Security and Production Rules



  - Authenticate all access; enforce roles for customers vs providers.

  - Do not reveal private keys; store in SECRET_ env vars and access via runtime config.

  - Protect endpoints with CSRF tokens for state-changing actions.

  - Regularly rotate API keys and secrets; monitor for unauthorized access.

  - Disable verbose error messages in production; surface generic errors to users.



Testing Checklist



  - Unit tests for utilities, validators, and helpers.

  - Integration tests for API routes and database access with Supabase emulation.

  - End-to-end tests for booking, quoting, scheduling, and provider dashboard flows.

  - Test Stripe webhook handling with simulated events.

  - CI should run all tests on pull requests and fail on any lint or type errors.



Common Mistakes to Avoid



  - Skipping server-side validation; trusting client input.

  - Over-privileging client code with admin or provider rights.

  - Using client secrets or API keys in frontend code.

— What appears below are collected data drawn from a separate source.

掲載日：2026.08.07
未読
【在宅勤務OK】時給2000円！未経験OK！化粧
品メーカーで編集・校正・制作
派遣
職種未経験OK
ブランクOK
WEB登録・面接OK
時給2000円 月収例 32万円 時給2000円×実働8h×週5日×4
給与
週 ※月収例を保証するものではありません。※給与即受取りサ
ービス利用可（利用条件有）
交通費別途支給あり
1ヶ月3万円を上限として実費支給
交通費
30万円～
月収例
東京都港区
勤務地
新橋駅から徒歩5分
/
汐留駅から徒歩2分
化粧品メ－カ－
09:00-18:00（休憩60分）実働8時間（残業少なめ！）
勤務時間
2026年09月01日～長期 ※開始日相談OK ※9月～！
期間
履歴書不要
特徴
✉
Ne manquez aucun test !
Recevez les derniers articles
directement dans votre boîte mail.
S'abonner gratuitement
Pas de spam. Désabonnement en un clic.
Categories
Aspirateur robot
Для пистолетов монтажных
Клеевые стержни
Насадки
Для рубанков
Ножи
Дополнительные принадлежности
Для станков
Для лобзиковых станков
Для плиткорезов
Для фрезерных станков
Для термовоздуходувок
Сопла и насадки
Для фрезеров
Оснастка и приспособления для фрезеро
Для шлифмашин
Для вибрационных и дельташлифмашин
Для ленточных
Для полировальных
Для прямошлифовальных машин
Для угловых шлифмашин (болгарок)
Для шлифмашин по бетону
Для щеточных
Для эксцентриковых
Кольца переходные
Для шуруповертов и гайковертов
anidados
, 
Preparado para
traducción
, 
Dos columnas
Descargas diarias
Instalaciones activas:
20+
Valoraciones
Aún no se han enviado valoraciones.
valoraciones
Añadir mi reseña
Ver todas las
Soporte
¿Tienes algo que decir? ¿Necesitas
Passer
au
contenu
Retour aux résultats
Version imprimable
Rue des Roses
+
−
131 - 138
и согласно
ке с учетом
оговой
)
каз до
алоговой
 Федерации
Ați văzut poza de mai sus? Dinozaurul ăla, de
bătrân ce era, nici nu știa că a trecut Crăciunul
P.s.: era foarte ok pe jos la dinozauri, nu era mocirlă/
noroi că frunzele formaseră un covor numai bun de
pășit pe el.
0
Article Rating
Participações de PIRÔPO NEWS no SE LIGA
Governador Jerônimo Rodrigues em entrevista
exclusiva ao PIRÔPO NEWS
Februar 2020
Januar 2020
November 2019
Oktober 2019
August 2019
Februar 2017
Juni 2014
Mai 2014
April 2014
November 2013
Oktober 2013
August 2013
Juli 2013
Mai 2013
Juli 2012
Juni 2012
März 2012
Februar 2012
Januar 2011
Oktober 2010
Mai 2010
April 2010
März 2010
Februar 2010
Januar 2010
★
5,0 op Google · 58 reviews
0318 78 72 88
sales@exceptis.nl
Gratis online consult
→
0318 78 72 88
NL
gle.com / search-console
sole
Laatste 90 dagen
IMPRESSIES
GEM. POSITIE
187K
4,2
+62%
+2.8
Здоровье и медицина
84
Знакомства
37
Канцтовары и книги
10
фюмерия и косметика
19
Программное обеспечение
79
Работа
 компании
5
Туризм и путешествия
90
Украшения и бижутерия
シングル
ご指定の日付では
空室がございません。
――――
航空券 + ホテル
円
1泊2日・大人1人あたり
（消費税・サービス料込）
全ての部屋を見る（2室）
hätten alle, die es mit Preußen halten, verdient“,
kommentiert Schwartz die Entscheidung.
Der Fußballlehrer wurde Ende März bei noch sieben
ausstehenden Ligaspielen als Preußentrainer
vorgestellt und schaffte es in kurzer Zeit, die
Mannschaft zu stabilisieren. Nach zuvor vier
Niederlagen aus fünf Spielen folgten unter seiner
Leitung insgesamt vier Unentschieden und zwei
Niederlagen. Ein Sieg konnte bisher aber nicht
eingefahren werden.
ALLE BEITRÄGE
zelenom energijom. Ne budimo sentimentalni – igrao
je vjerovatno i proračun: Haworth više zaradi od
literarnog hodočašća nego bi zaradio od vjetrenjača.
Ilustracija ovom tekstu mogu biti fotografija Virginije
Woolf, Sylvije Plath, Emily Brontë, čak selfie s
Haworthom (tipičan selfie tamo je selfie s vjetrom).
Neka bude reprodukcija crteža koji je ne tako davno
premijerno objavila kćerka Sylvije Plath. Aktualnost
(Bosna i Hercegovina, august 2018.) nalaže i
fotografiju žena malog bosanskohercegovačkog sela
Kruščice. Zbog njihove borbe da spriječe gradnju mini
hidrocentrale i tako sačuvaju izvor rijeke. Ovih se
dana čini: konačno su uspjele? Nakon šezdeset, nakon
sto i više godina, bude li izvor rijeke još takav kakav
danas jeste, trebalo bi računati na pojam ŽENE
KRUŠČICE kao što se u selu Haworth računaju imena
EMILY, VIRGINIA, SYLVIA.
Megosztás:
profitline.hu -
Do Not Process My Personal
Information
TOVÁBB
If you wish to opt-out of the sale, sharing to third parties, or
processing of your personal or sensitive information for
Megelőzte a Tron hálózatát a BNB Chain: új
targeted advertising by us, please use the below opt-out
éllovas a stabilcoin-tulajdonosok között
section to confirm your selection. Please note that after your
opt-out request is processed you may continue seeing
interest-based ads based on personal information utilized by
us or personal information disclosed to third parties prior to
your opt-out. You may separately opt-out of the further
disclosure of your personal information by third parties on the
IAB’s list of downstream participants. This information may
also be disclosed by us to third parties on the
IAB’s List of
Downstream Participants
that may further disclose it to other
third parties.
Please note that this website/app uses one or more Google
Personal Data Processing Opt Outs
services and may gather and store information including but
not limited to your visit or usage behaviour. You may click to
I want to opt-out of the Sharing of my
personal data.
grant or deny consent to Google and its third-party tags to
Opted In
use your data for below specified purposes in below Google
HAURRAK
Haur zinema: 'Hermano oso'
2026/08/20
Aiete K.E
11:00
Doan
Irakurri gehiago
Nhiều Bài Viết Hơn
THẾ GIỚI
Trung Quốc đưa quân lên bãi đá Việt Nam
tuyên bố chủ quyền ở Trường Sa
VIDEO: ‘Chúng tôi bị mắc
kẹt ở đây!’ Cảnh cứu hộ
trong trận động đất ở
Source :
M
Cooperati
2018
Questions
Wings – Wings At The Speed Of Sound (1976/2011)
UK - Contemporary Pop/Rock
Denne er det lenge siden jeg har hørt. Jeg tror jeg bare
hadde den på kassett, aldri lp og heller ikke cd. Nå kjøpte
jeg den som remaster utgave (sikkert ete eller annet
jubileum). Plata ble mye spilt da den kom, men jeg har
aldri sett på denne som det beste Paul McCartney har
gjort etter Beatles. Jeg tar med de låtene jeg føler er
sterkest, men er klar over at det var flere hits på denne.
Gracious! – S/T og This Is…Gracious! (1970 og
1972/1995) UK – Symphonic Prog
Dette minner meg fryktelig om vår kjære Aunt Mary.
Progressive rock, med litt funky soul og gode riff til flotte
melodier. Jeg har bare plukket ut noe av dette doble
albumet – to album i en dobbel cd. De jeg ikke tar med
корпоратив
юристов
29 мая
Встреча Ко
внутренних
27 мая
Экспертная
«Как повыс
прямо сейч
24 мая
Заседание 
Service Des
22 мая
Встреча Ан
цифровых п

  - Neglecting Stripe webhook verification and secure webhook handling.

  - Ignoring accessibility and responsive design in the UI for scheduling flows.



Related implementation resources: AI Use Case for Software Agencies Using Github Copilot To Accelerate Boilerplate Code Generation for New Client Mvps and Why authorization checks belong in AI coding instructions for production-grade systems.





FAQ



  Q: What is this CLAUDE.md Template for?
A: It provides Claude Code instructions to implement a full Home Services Booking App with Next.js 14, TS, Supabase, Clerk, Stripe, AI quotes, scheduling, and provider dashboard.


  Q: Which technologies are covered?
A: Next.js 14, TypeScript, Supabase, Clerk, Stripe, AI quotes, scheduling, and a provider dashboard.


  Q: How do I use the CLAUDE.md Template block?
A: Copy the preformatted CLAUDE.md block into your CLAUDE.md file and adapt environment values and routes to your project.


  Q: How is security handled?
A: Auth uses Clerk; data access is controlled by Supabase RLS; payments via Stripe webhooks; validate all data on the server.


  Q: How do I test this setup?
A: Use Vitest for unit tests, integration tests for API/db, and Playwright for end-to-end booking flows.